Saved data entries:
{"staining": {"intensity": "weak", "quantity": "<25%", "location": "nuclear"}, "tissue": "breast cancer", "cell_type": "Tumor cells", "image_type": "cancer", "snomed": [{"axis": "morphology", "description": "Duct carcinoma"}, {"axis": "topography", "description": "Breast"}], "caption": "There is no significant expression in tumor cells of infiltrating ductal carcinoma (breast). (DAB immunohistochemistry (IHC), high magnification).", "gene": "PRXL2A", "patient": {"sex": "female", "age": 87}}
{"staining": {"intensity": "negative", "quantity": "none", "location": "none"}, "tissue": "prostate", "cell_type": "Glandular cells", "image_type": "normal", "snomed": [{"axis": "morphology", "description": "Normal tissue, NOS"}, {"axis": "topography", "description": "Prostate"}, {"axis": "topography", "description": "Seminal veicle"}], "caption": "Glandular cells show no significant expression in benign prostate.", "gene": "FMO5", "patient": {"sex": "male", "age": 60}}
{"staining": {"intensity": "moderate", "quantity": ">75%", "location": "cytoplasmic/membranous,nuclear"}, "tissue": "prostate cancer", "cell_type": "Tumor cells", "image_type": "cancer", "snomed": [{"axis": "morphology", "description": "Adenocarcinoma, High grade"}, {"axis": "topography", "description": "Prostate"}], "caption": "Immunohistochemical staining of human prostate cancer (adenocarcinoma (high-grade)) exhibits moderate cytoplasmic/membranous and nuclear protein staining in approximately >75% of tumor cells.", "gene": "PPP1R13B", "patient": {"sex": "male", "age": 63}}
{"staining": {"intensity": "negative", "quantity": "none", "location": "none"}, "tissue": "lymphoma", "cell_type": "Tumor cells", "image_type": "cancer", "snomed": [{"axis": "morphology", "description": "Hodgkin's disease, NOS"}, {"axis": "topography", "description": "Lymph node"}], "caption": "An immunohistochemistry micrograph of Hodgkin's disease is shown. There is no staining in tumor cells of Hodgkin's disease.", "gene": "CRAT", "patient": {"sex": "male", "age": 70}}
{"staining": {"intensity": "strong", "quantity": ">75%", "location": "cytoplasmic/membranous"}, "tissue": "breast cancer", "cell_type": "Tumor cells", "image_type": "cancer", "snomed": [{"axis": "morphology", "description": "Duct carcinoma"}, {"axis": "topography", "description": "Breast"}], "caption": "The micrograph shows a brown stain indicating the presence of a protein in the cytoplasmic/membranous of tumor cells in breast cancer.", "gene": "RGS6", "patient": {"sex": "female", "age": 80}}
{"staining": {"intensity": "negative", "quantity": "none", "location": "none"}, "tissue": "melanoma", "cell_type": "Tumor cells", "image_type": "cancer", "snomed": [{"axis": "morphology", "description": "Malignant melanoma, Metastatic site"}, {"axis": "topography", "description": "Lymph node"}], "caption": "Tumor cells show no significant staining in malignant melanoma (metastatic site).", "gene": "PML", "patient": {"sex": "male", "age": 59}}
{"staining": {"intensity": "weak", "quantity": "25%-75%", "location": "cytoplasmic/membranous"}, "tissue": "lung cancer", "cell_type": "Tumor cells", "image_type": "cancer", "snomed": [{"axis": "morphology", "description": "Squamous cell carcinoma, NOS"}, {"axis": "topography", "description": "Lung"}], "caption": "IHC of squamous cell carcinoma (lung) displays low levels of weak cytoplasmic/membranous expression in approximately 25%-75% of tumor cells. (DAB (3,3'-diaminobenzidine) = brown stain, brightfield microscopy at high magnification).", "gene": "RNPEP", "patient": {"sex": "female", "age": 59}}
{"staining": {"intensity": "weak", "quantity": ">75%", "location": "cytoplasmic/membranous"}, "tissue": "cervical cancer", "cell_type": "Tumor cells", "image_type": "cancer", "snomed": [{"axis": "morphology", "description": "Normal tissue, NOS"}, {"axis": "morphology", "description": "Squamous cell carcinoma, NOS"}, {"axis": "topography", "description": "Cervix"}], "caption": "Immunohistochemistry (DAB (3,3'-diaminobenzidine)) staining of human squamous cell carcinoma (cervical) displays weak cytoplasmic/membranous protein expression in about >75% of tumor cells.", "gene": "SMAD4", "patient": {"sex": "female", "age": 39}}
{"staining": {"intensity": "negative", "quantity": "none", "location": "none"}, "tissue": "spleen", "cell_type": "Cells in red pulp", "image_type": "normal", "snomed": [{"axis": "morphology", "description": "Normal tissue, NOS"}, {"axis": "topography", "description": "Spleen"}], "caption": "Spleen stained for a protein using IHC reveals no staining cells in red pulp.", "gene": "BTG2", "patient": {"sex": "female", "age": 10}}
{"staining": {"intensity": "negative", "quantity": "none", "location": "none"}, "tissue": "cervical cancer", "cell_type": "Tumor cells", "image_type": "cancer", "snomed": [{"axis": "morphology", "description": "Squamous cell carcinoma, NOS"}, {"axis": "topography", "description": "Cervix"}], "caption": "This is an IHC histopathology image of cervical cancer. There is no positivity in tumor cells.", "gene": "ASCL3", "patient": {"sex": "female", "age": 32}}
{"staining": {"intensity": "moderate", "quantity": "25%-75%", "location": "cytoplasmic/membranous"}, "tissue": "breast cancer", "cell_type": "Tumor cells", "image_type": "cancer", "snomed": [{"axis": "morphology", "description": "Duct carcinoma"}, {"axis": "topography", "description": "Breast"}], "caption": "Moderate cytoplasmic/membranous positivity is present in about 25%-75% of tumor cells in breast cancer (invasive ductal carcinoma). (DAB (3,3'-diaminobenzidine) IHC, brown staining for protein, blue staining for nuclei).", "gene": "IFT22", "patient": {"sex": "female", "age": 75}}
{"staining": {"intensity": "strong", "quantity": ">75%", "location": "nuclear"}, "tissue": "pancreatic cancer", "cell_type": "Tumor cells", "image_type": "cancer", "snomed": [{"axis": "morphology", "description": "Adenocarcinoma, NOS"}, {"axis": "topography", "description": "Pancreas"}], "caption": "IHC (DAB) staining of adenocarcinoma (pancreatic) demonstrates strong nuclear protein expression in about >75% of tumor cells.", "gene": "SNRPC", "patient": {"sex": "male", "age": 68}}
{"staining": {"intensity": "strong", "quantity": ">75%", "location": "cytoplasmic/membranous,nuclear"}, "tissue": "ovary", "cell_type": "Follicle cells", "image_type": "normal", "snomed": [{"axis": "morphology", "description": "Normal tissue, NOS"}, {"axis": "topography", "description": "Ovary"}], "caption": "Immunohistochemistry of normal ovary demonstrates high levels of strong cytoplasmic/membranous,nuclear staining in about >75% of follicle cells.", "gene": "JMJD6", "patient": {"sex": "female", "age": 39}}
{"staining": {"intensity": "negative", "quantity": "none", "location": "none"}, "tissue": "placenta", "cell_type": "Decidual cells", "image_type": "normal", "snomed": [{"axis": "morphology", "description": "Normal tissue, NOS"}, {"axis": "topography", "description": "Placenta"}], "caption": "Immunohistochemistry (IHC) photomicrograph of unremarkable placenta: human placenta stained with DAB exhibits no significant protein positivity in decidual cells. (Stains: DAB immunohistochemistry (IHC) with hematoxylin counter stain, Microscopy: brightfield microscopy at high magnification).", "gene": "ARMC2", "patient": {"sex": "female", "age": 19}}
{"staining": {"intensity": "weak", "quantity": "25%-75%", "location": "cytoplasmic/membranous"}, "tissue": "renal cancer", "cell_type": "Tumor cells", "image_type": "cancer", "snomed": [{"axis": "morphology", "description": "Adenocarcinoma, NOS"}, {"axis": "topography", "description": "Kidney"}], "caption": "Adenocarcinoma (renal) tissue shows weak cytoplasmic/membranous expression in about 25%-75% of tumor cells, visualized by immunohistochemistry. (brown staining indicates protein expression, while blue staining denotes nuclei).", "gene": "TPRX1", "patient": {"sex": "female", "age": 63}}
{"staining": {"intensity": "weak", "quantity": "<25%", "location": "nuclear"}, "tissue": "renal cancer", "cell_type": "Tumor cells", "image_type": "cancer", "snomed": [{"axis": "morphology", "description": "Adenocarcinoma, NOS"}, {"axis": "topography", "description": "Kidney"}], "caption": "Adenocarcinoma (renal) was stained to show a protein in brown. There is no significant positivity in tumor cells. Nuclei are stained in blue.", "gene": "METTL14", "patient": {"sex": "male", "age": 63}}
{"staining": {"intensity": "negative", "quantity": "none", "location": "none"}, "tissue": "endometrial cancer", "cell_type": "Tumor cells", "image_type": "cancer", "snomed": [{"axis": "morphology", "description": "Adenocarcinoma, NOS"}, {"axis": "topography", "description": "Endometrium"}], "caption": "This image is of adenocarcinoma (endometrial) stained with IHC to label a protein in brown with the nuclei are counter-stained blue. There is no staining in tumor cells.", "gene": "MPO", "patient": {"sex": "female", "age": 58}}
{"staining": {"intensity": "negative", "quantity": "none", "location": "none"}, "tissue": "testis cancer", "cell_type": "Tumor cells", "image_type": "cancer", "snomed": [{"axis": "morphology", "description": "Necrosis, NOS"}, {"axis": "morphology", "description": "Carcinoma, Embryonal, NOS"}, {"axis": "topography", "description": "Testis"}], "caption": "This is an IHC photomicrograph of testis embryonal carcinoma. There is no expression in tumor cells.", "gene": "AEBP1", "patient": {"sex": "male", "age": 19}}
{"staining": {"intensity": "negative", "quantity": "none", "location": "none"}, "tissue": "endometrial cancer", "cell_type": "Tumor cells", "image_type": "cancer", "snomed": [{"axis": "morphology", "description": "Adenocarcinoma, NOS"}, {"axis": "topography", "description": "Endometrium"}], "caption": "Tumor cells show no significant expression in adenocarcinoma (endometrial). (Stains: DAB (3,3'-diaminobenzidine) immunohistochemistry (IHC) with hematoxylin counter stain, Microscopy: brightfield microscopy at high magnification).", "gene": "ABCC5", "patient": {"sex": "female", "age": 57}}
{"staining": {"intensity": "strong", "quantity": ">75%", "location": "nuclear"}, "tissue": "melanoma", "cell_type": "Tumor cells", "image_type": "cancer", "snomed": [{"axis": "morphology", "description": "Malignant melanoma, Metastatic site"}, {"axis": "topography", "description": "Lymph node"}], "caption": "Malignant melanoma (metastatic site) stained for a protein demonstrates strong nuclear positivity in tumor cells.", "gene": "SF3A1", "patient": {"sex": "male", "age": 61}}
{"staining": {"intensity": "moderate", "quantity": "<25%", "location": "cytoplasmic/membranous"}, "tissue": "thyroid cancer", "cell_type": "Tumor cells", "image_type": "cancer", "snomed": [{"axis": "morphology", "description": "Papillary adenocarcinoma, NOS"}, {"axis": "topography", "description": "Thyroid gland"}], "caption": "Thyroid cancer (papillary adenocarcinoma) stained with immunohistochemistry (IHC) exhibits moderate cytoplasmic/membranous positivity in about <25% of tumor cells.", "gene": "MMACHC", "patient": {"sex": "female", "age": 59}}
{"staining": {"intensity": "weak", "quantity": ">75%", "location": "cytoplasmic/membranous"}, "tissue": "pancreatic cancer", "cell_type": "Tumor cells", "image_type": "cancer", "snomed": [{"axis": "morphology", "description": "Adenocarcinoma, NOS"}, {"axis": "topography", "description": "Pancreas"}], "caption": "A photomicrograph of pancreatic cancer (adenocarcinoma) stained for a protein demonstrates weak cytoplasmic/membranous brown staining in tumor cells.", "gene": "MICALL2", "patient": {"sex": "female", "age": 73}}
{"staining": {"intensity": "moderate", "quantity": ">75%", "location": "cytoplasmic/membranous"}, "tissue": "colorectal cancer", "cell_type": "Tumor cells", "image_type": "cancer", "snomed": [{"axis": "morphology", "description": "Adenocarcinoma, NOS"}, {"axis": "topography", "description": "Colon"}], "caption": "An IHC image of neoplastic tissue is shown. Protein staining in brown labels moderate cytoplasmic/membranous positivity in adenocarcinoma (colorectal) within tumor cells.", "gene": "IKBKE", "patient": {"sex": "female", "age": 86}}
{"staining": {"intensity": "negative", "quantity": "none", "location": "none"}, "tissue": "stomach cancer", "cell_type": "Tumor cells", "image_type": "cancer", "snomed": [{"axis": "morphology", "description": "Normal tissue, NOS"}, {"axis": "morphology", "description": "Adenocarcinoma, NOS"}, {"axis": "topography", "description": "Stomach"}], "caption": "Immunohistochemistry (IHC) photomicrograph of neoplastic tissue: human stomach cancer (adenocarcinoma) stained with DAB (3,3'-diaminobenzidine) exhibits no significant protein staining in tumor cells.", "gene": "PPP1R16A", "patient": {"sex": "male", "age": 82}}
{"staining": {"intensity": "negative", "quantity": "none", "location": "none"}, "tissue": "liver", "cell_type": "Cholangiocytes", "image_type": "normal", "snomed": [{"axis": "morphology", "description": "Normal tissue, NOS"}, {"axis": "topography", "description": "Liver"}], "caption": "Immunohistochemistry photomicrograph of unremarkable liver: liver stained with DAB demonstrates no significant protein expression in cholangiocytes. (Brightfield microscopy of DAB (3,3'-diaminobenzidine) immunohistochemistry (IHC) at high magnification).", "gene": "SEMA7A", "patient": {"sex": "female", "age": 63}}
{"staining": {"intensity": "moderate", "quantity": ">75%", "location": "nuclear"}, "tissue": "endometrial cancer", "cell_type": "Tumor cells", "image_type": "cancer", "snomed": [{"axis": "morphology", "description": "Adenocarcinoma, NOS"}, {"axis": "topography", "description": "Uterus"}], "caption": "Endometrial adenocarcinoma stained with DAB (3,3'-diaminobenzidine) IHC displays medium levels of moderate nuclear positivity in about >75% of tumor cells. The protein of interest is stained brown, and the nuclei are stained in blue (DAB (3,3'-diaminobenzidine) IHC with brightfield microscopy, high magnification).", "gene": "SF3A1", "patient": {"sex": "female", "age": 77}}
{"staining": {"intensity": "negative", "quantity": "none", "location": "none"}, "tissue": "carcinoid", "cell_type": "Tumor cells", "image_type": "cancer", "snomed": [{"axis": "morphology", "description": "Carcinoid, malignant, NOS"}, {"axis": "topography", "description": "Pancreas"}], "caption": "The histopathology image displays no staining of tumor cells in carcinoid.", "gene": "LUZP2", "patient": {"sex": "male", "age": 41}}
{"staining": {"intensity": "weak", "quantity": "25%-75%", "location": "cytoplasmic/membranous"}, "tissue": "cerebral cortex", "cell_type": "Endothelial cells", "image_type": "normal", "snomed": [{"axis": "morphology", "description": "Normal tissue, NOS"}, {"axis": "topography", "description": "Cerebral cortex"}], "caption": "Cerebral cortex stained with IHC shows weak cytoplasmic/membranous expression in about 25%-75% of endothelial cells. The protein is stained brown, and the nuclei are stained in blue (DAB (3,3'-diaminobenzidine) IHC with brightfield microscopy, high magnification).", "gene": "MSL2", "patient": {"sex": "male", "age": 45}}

DESCRIPTION OF THE TASK:
Check each line above for the word "prostate". Then state how many lines contain it, and nothing more.

THE COMPLETED TASK:
2